Unioni civili, primo voto Ok Ma nel Pd ora è battaglia
Le unioni civili superano a maggioranza schiacciante il primo scoglio in aula, quello della richiesta del non passaggio all'esame del testo. Richiesta che Palazzo Madama respinge, a voto palese, con il «no» di 195 senatori, e forte di un asse inedito formato da Pd, M5s, Sel e Ala. Numeri che, tuttavia, non inducono i dem di Matteo Renzi ad accelerare sull'approvazione della legge (si tornerà a votare martedì prossimo) anche perché nel partito si produce un nuovo, acceso scontro tra l'ala laica e i Cattodem, con la libertà di coscienza come novello pomo della discordia.
Allo scontro nel Pd fa però da contraltare il voto contrario dell'aula alla richiesta di non passaggio all'esame degli articoli (in sostanza uno stop dell'iter) avanzata dal leghista Roberto Calderoli e respinta con 195 voti contrari, 101 favorevoli e un solo astenuto. Compatto, nonostante le tensioni, il voto del Pd mentre si delinea una maggioranza inedita formata dal M5s, dai verdiniani (solo Giuseppe Ruvolo in dissenso) e da Sel.

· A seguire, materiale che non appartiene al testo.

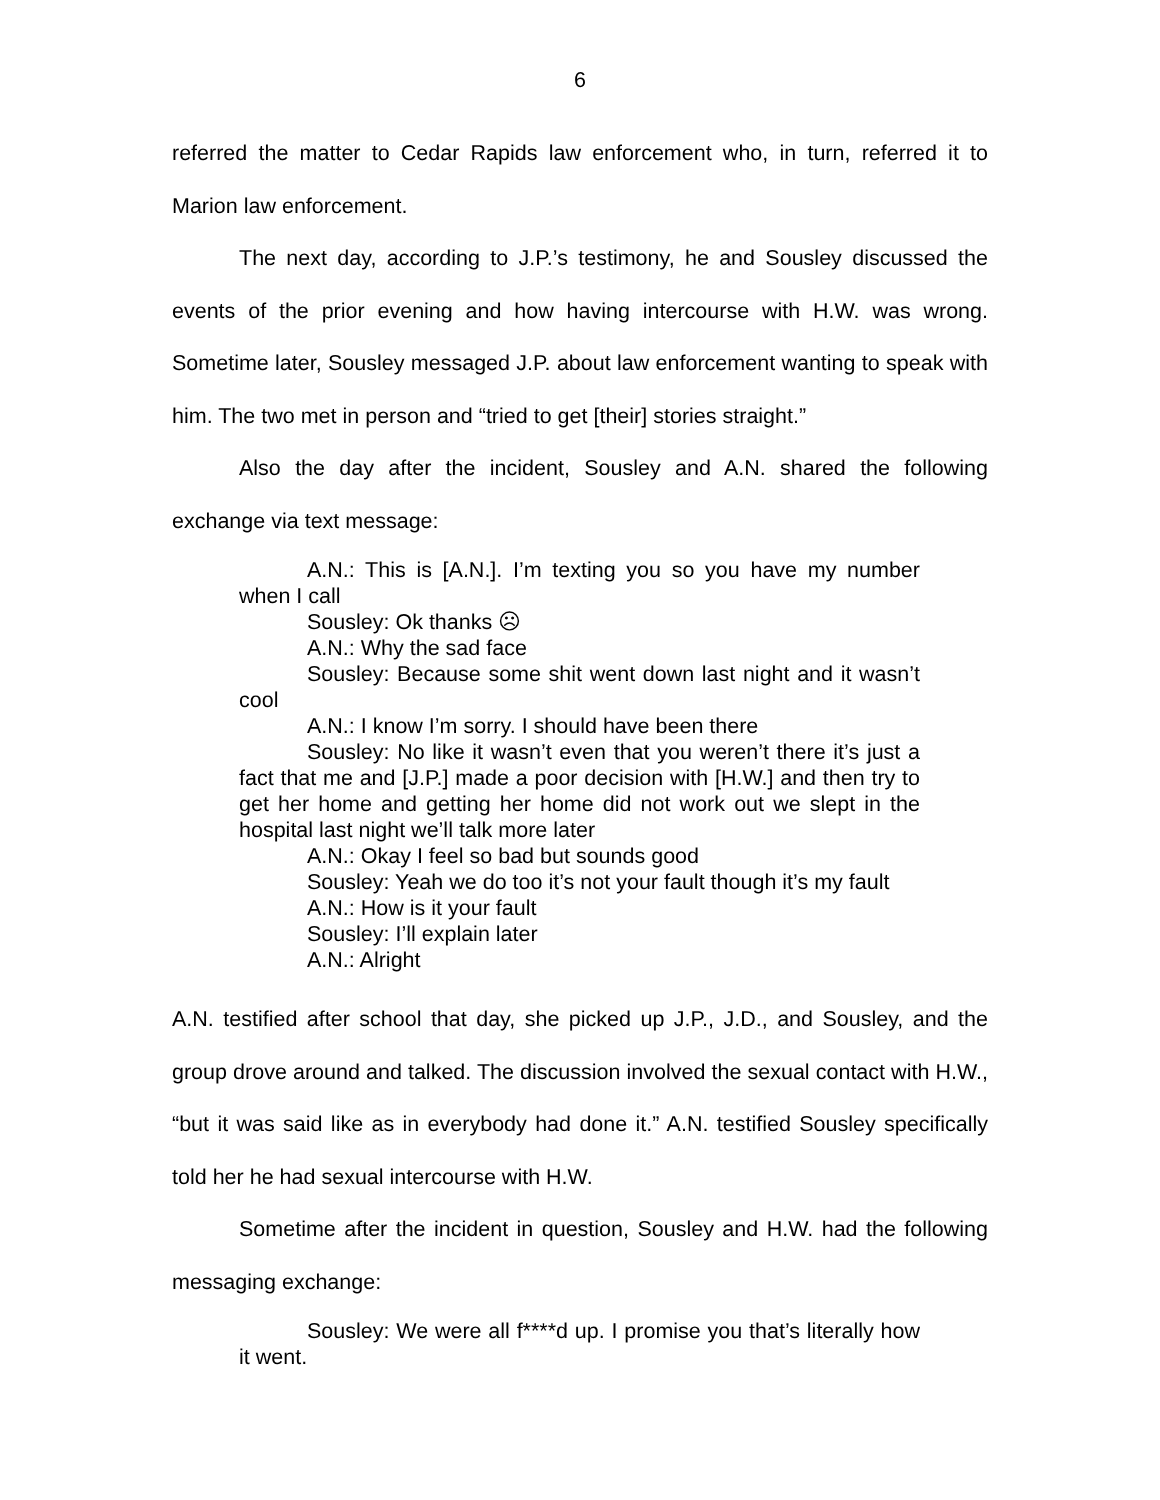6
referred the matter to Cedar Rapids law enforcement who, in turn, referred it to Marion law enforcement.
The next day, according to J.P.’s testimony, he and Sousley discussed the events of the prior evening and how having intercourse with H.W. was wrong. Sometime later, Sousley messaged J.P. about law enforcement wanting to speak with him. The two met in person and “tried to get [their] stories straight.”
Also the day after the incident, Sousley and A.N. shared the following exchange via text message:
A.N.: This is [A.N.]. I’m texting you so you have my number when I call
Sousley: Ok thanks ☹
A.N.: Why the sad face
Sousley: Because some shit went down last night and it wasn’t cool
A.N.: I know I’m sorry. I should have been there
Sousley: No like it wasn’t even that you weren’t there it’s just a fact that me and [J.P.] made a poor decision with [H.W.] and then try to get her home and getting her home did not work out we slept in the hospital last night we’ll talk more later
A.N.: Okay I feel so bad but sounds good
Sousley: Yeah we do too it’s not your fault though it’s my fault
A.N.: How is it your fault
Sousley: I’ll explain later
A.N.: Alright
A.N. testified after school that day, she picked up J.P., J.D., and Sousley, and the group drove around and talked. The discussion involved the sexual contact with H.W., “but it was said like as in everybody had done it.” A.N. testified Sousley specifically told her he had sexual intercourse with H.W.
Sometime after the incident in question, Sousley and H.W. had the following messaging exchange:
Sousley: We were all f****d up. I promise you that’s literally how it went.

Sulla sponda opposta, compatto anche il voto favorevole al non esame di Ap (con i voti in dissenso di Bonaiuti e Margiotta e tre non votanti) mentre in Fi sono 4 le assenze «non giustificate» e uno, quello di Anna Maria Bernini, il voto in dissenso.
Sul primo test, inoltre, si registra un'ulteriore novità: il «niet» di Pietro Grasso alla richiesta di scrutinio segreto. Una decisione che il presidente del Senato motiva spiegando, di fatto, che il ddl fa riferimento all'art. 2 della Costituzione e non intacca, quindi, i diritti sul matrimonio e la famiglia disciplinati dagli articoli 29, 30 e 31 della Carta. Quella che Grasso fornisce è insomma una prima linea sull'ammissibilità dei voti segreti: i voti ci saranno ma, stando alla spiegazione del presidente del Senato, difficilmente potranno essere numerosi.
E, non a caso, la decisione di Grasso innesca in aula l'ira di Calderoli, Quagliariello e Giovanardi che parlano di «scelta politica» e non conforme al suo ruolo di «arbitro».
Sul fronte Pd, a scatenare l'ira dei Cattodem è la proposta di Luigi Zanda di limitare i voti di coscienza a 3 emendamenti: quello pro-affido di Stefano Lepri, quello sulla piena adozione gay di Cecilia Guerra e quello all'art.22 di Donella Mattesini. Una scelta che Zanda sottolinea essere modificabile ma che, raccontano, già in un ufficio di presidenza fa andare su tutte le furie Lepri, portando al rischio, poi rientrato, di una clamorosa diserzione dei Cattodem alla riunione.
Riunione nella quale, poi, Lepri chiede apertamente che i voti secondo coscienza siano nove. Alla fine l'assemblea non delibera ma si limita a prendere atto della proposta Zanda, con la possibilità che alla fine si ammetta il voto di coscienza su altri due emendamenti Cattodem, quello a prima firma Collina all'art.3 sui diritti e doveri delle unioni civili e quello Dalla Zuanna sull'estensione del reato di maternità surrogata.
Martedì, con l'inizio delle votazioni - sul quale ieri Andrea Orlando confermava che il governo si rimetterà all'aula - le carte saranno finalmente scoperte e la prima a essere messa sul tavolo, dopo il nulla di fatto del patto Pd-Lega sul taglio agli emendamenti, potrebbe essere quella del «canguro» a prima firma Marcucci, che affonda diversi emendamenti del centrodestra, nonché quello sull'affido dei Cattodem «salvando» l'impianto del ddl.
È un'arma che, al momento, il Pd si riserva di usare nel caso in cui frani ogni altro tentativo di trattativa. Un'ultima carta che ha però l'effetto collaterale di scatenare la trincea di Ap, al momento contraria anche a qualsiasi soluzione di mediazione sulla stepchild adoption. E i centristi avvertono come le chiusure del Pd aprano un solco tra i due partiti di governo.